July 11, 2020
In previous posts, I have stated that no incumbent President has won re-election with an approval rating less than 48% on the last poll before the election since Truman.
The reasoning for this statistical fact is based on the theory that the approval rating gauges both the president’s popularity as well as his job performance. In essence, the job approval of a incumbent president is a referendum on his performance. Most scholars consider this rating the best single measure for reelection, but only within a couple of months of the election.
It’s no secret that Trump’s approval ratings have been low for sometime. His rating has averaged 42.9% over the last six months, 5% less than it should be on election day. But how does this compare to other president’s ratings at the same period in the past? And does he still have time to recover?

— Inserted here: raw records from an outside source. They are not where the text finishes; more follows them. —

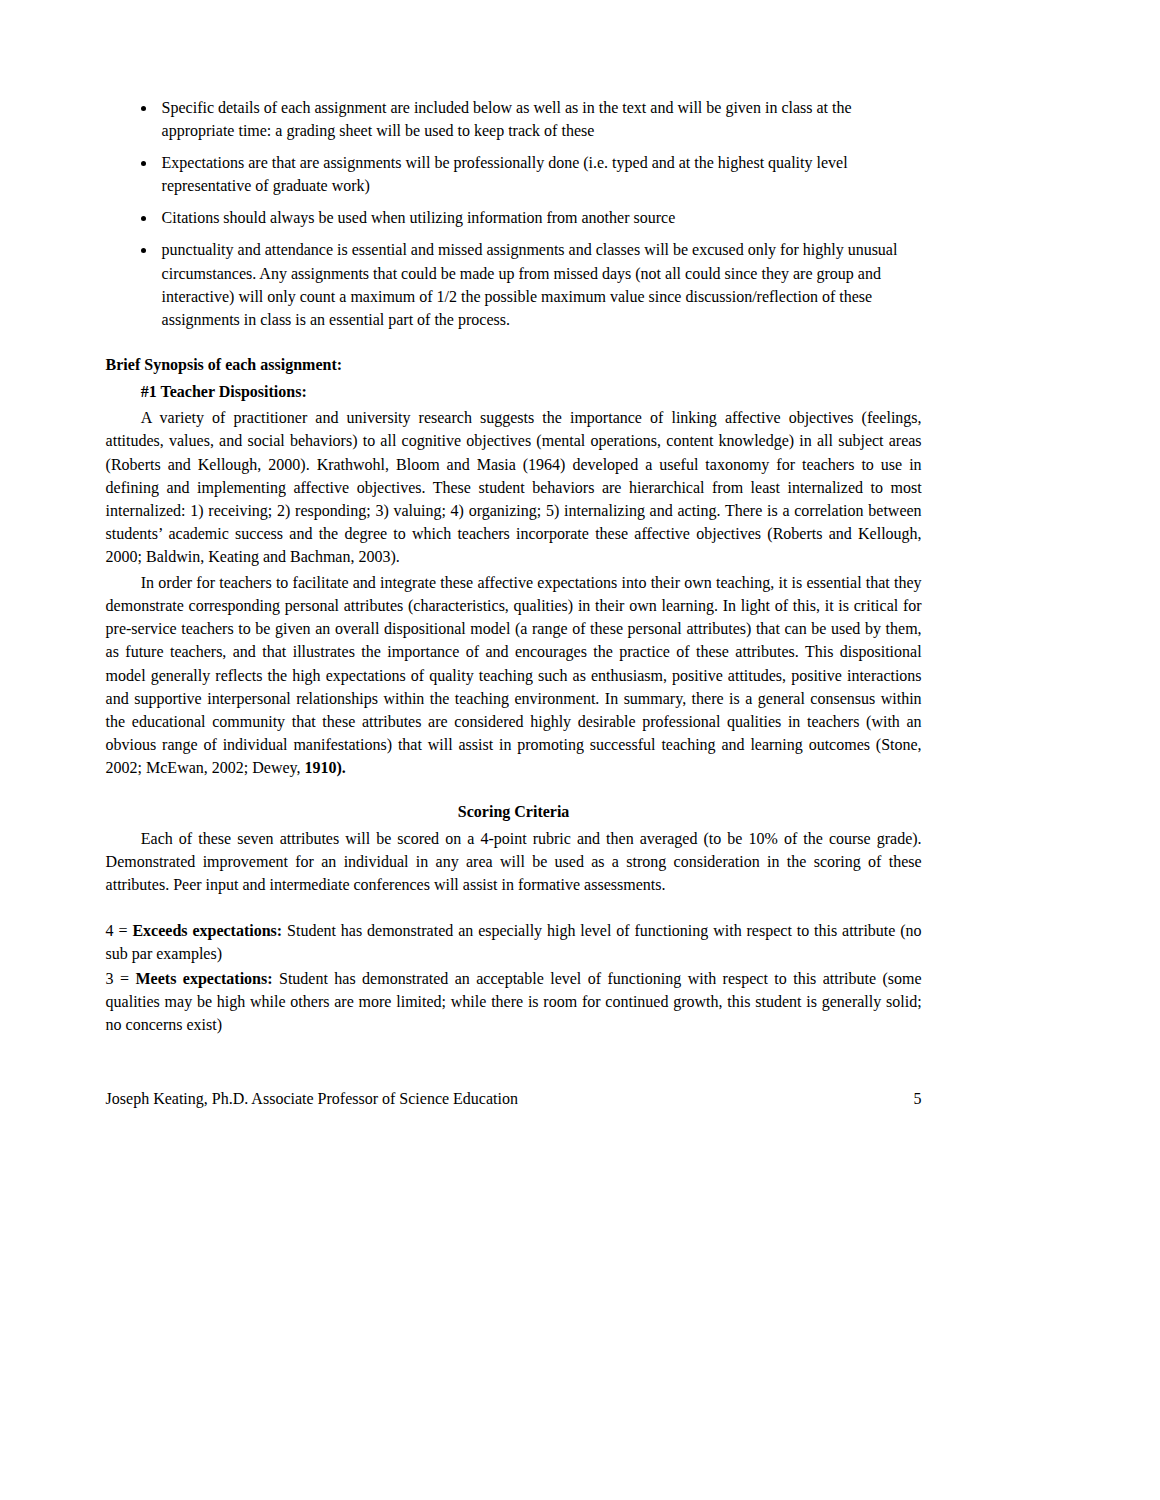Specific details of each assignment are included below as well as in the text and will be given in class at the appropriate time: a grading sheet will be used to keep track of these
Expectations are that are assignments will be professionally done (i.e. typed and at the highest quality level representative of graduate work)
Citations should always be used when utilizing information from another source
punctuality and attendance is essential and missed assignments and classes will be excused only for highly unusual circumstances. Any assignments that could be made up from missed days (not all could since they are group and interactive) will only count a maximum of 1/2 the possible maximum value since discussion/reflection of these assignments in class is an essential part of the process.
Brief Synopsis of each assignment:
#1 Teacher Dispositions:
A variety of practitioner and university research suggests the importance of linking affective objectives (feelings, attitudes, values, and social behaviors) to all cognitive objectives (mental operations, content knowledge) in all subject areas (Roberts and Kellough, 2000). Krathwohl, Bloom and Masia (1964) developed a useful taxonomy for teachers to use in defining and implementing affective objectives. These student behaviors are hierarchical from least internalized to most internalized: 1) receiving; 2) responding; 3) valuing; 4) organizing; 5) internalizing and acting. There is a correlation between students’ academic success and the degree to which teachers incorporate these affective objectives (Roberts and Kellough, 2000; Baldwin, Keating and Bachman, 2003).
In order for teachers to facilitate and integrate these affective expectations into their own teaching, it is essential that they demonstrate corresponding personal attributes (characteristics, qualities) in their own learning. In light of this, it is critical for pre-service teachers to be given an overall dispositional model (a range of these personal attributes) that can be used by them, as future teachers, and that illustrates the importance of and encourages the practice of these attributes. This dispositional model generally reflects the high expectations of quality teaching such as enthusiasm, positive attitudes, positive interactions and supportive interpersonal relationships within the teaching environment. In summary, there is a general consensus within the educational community that these attributes are considered highly desirable professional qualities in teachers (with an obvious range of individual manifestations) that will assist in promoting successful teaching and learning outcomes (Stone, 2002; McEwan, 2002; Dewey, 1910).
Scoring Criteria
Each of these seven attributes will be scored on a 4-point rubric and then averaged (to be 10% of the course grade). Demonstrated improvement for an individual in any area will be used as a strong consideration in the scoring of these attributes. Peer input and intermediate conferences will assist in formative assessments.
4 = Exceeds expectations: Student has demonstrated an especially high level of functioning with respect to this attribute (no sub par examples)
3 = Meets expectations: Student has demonstrated an acceptable level of functioning with respect to this attribute (some qualities may be high while others are more limited; while there is room for continued growth, this student is generally solid; no concerns exist)
Joseph Keating, Ph.D. Associate Professor of Science Education 5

I decided that the 2012 election would make a good comparison since Barack Obama also suffered from a job approval deficiency during much of his final year before his reelection.
In a comparison of Trump and Obama’s job approval rating from January through June of their final year in office. In Table 1 below, are the approval ratings of both candidates’ from polls conducted on the same dates — but, of course, from different years: 2011 /2012 for Obama and 2019 / 2020 for Trump.
|TRUMP SURVEY||TRUMP||OBAMA||OBAMA SURVEY||POLL|
|End Date||APPROVE||APPROVE||END DATE||DIFFERNCE|
The survey dates are identical for both series to keep the comparison in the same time frame prior to the next election. The only difference is the year of the poll.
The last column shows the two candidate’s approval differences. Positive numbers indicate that Obama’s ratings were higher and the negative values shows that Trump’s ratings were higher (Obama rating ,- Trump rating).
During these two campaign time frames, Trump’s average approval rating is 43% and Obama has an average rating of 47%. The final two approval ratings for Trump in this series were his lowest at 37% each and trashed his average. In comparison, that gave Obama a 17% rating lead over Trump. The figure below shows how the two candidate’s approval ratings varied in the respective time periods.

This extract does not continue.